Mesajı Okuyun
Old 06-07-2015, 10:39   #2
emirkarakol

 
Varsayılan

Merhaba Ebru Hanım,

Müvekkiliniz 15 yıl ve 3600 primi doldurduğundan dolayı iş sözleşmesini fesih edebilir. Sadece kıdem tazminatına hak kazanır. İhbar tazminatı alamaz. Konuya ilişkin Yargıtay Kararı'nın ilgili kısmı aşağıdadır.

YARGITAY
9. HUKUK DAİRESİ
Esas Numarası: 2008/34779
Karar Numarası: 2010/26096
Karar Tarihi: 28.09.2010

"...Somut olayda davacı işçi işyerinde 20 yıldan fazla süreyle çalışmıştır. 16.3.2006 tarihli istifa dilekçesi mevcut ise de, aynı tarihli ibranamede sadece izin ücreti tahakkuk ettirilmiş olup, sözü belgeyi davacı işçi imzalamamıştır. Bu durum da davacının gerçekte istifa iradesinin bulunmadığını göstermektedir. Davacı tanıkları da işyerinde çalışmış kişiler
Olup, emeklilik sebebiyle ayrılanlar için dahi ödeme öncesinde istifa dilekçesi alındığına dair açıklamalarda bulunmuşlardır. Bu durumda istifa dilekçesine değer verilerek sonuca gidilmesi hatalı olmuştur.
Öte yandan davacının iş sözleşmesinin sona erdiği tarihte 27 yıla yakın hizmeti olup 9705 gün prim ödemesi bulunmaktadır. İşten ayrılma tarihinde 43 yaşında olan davacı bir yıl kadar bekledikten sonra yaşlılık aylığı bağlanmıştır.

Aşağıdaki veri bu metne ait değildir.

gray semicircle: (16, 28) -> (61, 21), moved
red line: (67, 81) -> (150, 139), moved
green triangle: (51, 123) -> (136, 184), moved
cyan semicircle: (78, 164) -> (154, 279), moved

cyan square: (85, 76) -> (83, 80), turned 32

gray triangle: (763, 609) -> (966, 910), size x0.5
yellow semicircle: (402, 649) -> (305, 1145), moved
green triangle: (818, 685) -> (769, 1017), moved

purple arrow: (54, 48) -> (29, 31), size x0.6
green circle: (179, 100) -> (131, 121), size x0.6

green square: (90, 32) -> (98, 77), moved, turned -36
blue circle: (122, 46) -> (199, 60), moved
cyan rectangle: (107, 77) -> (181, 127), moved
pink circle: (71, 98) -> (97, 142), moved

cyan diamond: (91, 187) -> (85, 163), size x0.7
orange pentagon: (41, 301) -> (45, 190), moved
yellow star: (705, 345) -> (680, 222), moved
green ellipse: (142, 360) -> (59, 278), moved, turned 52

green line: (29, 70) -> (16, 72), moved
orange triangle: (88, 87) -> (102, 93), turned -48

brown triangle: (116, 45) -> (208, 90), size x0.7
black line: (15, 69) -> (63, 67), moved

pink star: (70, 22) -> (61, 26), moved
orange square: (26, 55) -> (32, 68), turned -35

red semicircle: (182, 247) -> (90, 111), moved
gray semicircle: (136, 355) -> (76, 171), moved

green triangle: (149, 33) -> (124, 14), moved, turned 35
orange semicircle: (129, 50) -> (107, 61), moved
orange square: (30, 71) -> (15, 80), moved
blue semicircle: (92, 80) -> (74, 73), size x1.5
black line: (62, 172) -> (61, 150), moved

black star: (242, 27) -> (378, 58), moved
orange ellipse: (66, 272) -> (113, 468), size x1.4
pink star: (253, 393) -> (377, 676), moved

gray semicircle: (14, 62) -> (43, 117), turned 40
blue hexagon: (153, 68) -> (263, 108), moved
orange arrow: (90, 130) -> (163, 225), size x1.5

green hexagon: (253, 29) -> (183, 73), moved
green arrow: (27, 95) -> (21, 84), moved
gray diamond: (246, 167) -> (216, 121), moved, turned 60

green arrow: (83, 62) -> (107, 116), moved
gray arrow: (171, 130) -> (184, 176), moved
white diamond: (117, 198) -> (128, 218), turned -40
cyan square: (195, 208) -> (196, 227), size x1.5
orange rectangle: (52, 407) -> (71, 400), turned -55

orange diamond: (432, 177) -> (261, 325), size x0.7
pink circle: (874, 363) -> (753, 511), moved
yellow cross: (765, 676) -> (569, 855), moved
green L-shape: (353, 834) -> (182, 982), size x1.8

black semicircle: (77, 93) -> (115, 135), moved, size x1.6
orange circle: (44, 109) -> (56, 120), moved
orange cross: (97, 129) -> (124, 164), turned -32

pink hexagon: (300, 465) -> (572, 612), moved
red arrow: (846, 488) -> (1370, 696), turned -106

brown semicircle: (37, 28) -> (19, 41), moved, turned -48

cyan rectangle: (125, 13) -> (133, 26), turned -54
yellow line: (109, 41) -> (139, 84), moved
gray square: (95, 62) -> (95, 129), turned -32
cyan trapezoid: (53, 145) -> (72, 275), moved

Davacının işten ayrılma tarihinde yürürlükte olan 506 sayılı Yasanın geçici 81. maddesine göre yaş hariç emekliliğe dair diğer koşulları haiz olduğu görülmektedir. Davacı işçi işten ayrıldıktan sonra başka bir işte çalışmaksızın yaşın dolmasını beklemiş ve bir yıl sonra başvurusunda yaşlılık aylığı bağlanmıştır. 1475 sayılı Yasanın 15/5. bent hükmüne göre, yaş koşulu dışında yaşlılık aylığı tahsisine dair diğer kriterlerin gerçekleşmesi halinde işçinin işyerinden kıdem tazminatı alarak ayrılma hakkı bulunmaktadır. Yasa koyucunun amacı, işyerinde çalışarak yıpranmış olan ve bu arada sigortalılık yılı ile prim ödeme süresine ait yükümlülükleri tamamlamış olan işçinin, emeklilik için belli bir yaşı beklemesine gerek olmadan aktif dönemi sonlandırabilmesine imkan tanımaktır. Davacı işçi bu koşullan haiz olduğuna ve maddi olgular da belirtilen şekilde geliştiğine göre, davacının işyerinden ayrılışının 1475 sayılı Yasanın 14/5. bent hükmüne uygun olduğu kabul edilmelidir. Bu halde ihbar tazminatı isteğine hak kazanılması mümkün değilse de, kıdem tazminatı isteğinin kabulü yönünde karar verilmelidir. Mahkemece kıdem tazminatı isteğinin reddine karar verilmesi hatalı olup kararın bu yönden bozulması gerekmiştir.